The best claim that can be made for this show, executed with a collective called Sorkklubben, is that it "challenges preconceptions of what a concert is". Except it doesn't.
It starts reasonably well. Once the warm-up – an aerobics instructor – has piped down, nine cowled figures appear, like monks beamed in from a visiting space ark. They play, or "play", a light sabre on a log, a laser harp and futuristic maracas. Within three songs, however, they've ditched the hoods, dropped the "instruments" – along with any pretence of playing live – and begun prancing about in glittery masks to a backing track. And so it continues. Sometimes they stand in a huddle; sometimes they disappear. Sometimes there are half-baked projections, or uninspiring lights. I've seen acts on a hundredth of the budget making a better fist of performance art.
I'm no authenticist, but Karin Dreijer-Andersson has a voice that conveys tragedy and heartbreak like few others, and I want to hear it. I'm later told that some of the vocals, drums and percussion are live, but I'm sceptical. On "Ready to Lose", Karin sits at a keyboard and seems to be singing, but I sneak round the back where I can see that her keyboard is a hollow prop. Then we're back to the show, a bad Butlins troupe in Lycra and tinsel. As a piece of modern dance, it's barely adequate. As a Knife concert, it sucks.
Tell people you're going to a Chas & Dave (Concorde 2, Brighton ****) gig, and they smile. The reason, however, can vary. Sometimes, it's fondness at the memory of "Gertcha" or "Rabbit". Sometimes it's a condescending smirk.
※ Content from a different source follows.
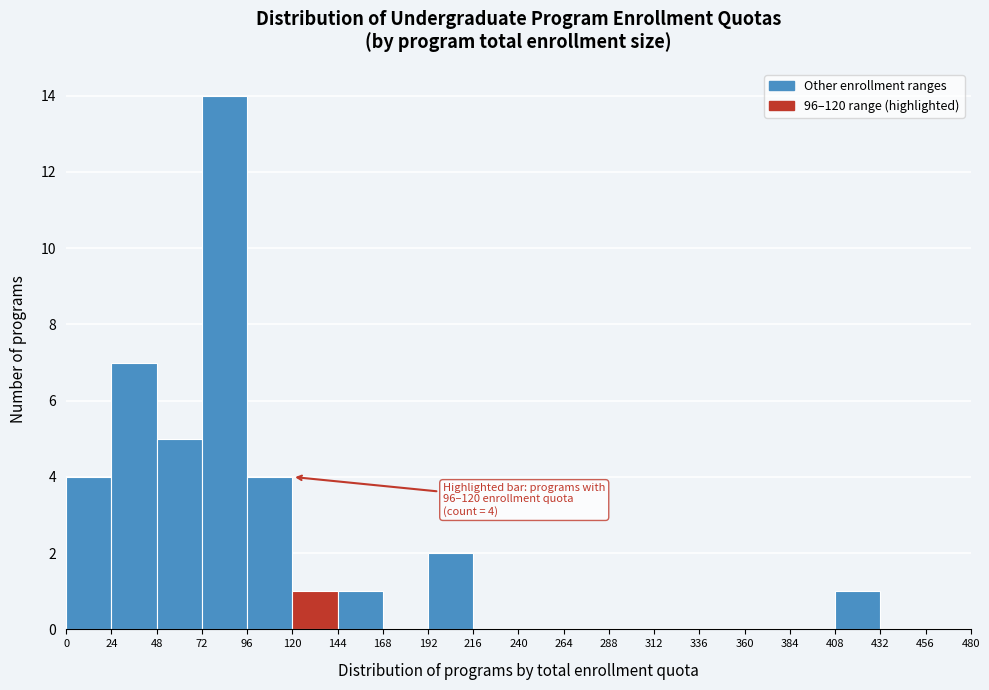

Over which range of the x-axis is the bar tallest?

72 to 96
But Chas Hodges and Dave Peacock are a fascinating phenomenon: the "novelty" act that refuses to die. (They've retired and unretired three times in recent years). Not only the guardians of a working-class London musical tradition, Chas & Dave are inventors of one, in the shape of "Rockney", their own style (and the name of their record label), which combined old-time East End pub sing-songs with American boogie-woogie. They'd never call it anything as pretentious as "fusion", but that's exactly what it is.
And they are, simply, terrific fun. Chas is the owner of a surprisingly potent rock'n'roll voice in the Noddy Holder envelope, and a fearsome pianist: his knuckles are a blur. Meanwhile, Dave is easily the match of (say) John McVie for musicianship, but wouldn't dream of being showy enough to prove it. They still draw a devoted flat-capped crowd of cockneys and mockneys: the Concorde 2 has to widen its doors to accommodate that big-elbowed, big-kneed walk they all do. And there's an insane pubstep "pie-and-mash-up" of "The Sideboard Song" with a Pendulum track, in which they express indifference as to whether 'ee comes round 'ere at 180bpm.
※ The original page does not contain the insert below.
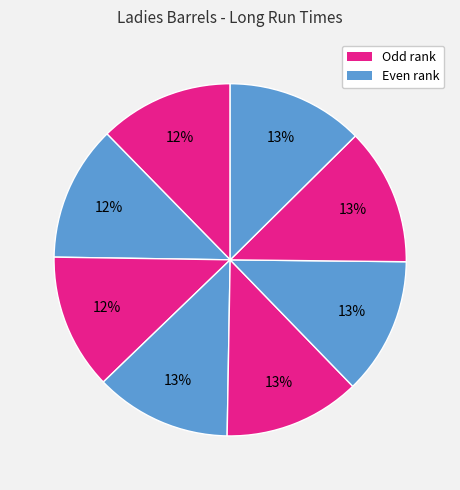

How many slices are in this pie chart?

8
The peak is a deafening, arm-waving singalong to their biggest hit "Ain't No Pleasing You", a genuinely great rolling blues ballad which, were it written by a Fats Domino, would be venerated to the heavens by the cognoscenti.
One day, when they finally do give it a rest, we'll realise what a peculiarly wonderful thing they were. Until then, Chas & Dave concerts will still be raising smiles, for all the right reasons.